For one, not all women are pro-woman. Not all people of color feel oppressed. Some working class folks are under the impression that rich people deserve to be richer than them.

Having a marginalized identity isn’t always enough to push a person to radical thinking. There has to be some privilege of position and knowledge of self.

But in general, people are endowed with a better grasp of social issues when they’re in the line of fire. I’d call it the epistemological privilege of being in a subordinate position. In other words, you know what you have to know to survive.

Black Feminist icons Barbara and Beverly Smith describe this in Across the Kitchen Table a Sister-to-Sister Dialogue, when they talk about feminist “clicks,” and, more insightfully, the lack of them for Black women.

While describing how women’s social movement differs according to race and ethnicity, Beverly tells her sister, “This ties in with another thing we had talked about in the past, which is the difference between women’s politics, who come to a realization that oppression exists say, at age 22, 25 or even 18, versus Black women’s and other women of color’s perspective which is that your oppression is a lifelong thing.”

The Beverly sisters had this conversation in 1980 and more than three decades later their contemplations still feel topical. Some people are radical because their existence demands it.

A large amount of neo-Nazis and white supremacists could also claim their location has necessitated radicalism.

And, they might be right.

I’ve read plenty heart-warming testimonies from former white nationalists. These pieces usually describe being forced into radicalism through upbringing, location and desperation.

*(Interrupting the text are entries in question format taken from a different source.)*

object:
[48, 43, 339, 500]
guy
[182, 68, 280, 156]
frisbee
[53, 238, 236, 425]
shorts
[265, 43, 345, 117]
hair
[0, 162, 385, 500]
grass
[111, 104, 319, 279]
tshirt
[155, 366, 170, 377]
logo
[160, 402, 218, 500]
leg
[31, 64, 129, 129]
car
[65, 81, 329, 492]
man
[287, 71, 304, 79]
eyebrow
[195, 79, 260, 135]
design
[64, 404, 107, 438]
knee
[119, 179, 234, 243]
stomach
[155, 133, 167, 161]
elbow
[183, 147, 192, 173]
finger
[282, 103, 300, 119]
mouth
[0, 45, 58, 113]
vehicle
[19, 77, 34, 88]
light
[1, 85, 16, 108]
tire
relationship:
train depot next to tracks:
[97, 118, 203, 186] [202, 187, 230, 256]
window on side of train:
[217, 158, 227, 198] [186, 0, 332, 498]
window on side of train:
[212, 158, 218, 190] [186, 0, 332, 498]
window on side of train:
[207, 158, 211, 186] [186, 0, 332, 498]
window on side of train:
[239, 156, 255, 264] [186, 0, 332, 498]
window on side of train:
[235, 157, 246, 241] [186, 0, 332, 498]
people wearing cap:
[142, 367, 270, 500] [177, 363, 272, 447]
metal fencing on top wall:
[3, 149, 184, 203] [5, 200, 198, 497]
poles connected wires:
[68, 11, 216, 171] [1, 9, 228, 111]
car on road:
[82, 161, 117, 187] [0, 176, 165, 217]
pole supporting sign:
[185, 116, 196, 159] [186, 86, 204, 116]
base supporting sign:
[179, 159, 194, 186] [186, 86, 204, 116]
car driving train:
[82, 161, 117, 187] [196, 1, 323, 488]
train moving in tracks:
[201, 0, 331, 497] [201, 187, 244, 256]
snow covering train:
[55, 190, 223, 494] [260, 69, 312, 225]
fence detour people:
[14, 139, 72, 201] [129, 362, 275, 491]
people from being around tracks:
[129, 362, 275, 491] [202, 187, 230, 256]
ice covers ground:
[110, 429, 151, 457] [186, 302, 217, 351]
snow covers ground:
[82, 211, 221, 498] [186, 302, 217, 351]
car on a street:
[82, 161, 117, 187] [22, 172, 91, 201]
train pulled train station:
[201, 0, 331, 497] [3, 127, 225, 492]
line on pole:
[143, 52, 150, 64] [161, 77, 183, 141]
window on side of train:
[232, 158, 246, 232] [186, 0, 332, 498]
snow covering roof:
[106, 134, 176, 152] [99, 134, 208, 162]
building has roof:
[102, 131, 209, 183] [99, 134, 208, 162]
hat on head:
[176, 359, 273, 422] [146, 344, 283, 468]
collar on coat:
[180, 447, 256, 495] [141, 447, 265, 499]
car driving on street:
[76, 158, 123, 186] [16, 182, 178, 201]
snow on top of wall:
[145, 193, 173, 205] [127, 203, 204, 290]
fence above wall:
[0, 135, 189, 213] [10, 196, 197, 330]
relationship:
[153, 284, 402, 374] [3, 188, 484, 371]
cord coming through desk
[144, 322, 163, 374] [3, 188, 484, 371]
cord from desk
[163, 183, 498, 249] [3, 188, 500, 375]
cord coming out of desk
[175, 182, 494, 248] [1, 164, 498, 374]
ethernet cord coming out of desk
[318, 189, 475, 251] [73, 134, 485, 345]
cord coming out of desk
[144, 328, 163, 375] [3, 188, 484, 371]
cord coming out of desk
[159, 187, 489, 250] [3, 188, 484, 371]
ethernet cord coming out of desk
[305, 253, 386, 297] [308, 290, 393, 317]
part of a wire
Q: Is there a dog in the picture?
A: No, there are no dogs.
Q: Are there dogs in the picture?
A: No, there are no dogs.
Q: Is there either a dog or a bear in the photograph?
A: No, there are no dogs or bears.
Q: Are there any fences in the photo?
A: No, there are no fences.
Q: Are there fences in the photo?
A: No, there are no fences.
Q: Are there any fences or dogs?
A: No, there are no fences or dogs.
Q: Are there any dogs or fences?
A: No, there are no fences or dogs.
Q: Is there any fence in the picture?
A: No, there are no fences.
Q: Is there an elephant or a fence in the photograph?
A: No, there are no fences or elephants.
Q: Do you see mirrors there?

Interconnectedness is a fundamental part of Buddhist philosophy. I recently read the Bodhicaryāvatāra by Sāntideva. What struck me the most was the idea that nothing happens independently. The Beverly sisters are radical because of their location, and maybe David Duke is radical because of his location. We are a product of our environment.

With this in mind, an updated thesis might read, “We do what we think we must do in order to survive.”

But I refuse to humor the idea that whiteness is struggling for survival. Understanding how our politics are the byproducts of our identities can help us understand those that are different from us, it can even help us have compassion for them.

However, there is a difference between being forced into radicalism out of the need to survive and being radical to maintain dominance. I would like to focus on the former.

So, if you’ve bought that location (literal as well as geo-political) necessitates radicalism, then there’s a second point here.

If your location and identity have not demanded you to be radical, how can you be an ally and be sure you’re doing it right?

I think the secret sauce is care.

The most intense, and ridiculous, example of doing it wrong is Rachel Dolezal, infamous for passing herself off as Black while she held a leadership position in a chapter of the NAACP and taught African-American studies.

Part of what was so confusing and frustrating about Dolezal was that she could have admitted that she was an ally. She could have entered into pro-Black communities as a white woman who loves Black people and Black culture. Certainly activists would have challenged her on grounds of fetishization, they would have questioned her intentions and mostly questioned her knowledge.

And I think that’s what she was afraid of.

I think she was unwilling to admit a lack of epistemic knowledge.

I don’t believe most people take her approach towards social justice, there are probably quite a few other issues at hand in this situation, but I do think people have this fear. Can precocious academics admit they don’t know something? Can stubborn radicals in their studded jackets admit they’ll neverknow something?

Again, here’s my point: Understanding what pushes you to being radical is essential to understanding your own politics, but understanding what experiences lead other people to their politics can help you alter your own.

An instructor I admire once asked a class of mine who we knew. He asked us how old they were. What age are they? What language do they speak? Who do they pray to?

He was trying to get across that what you know about has a lot to do with who you care about.

So if you want to be rad, locate yourself and care about others.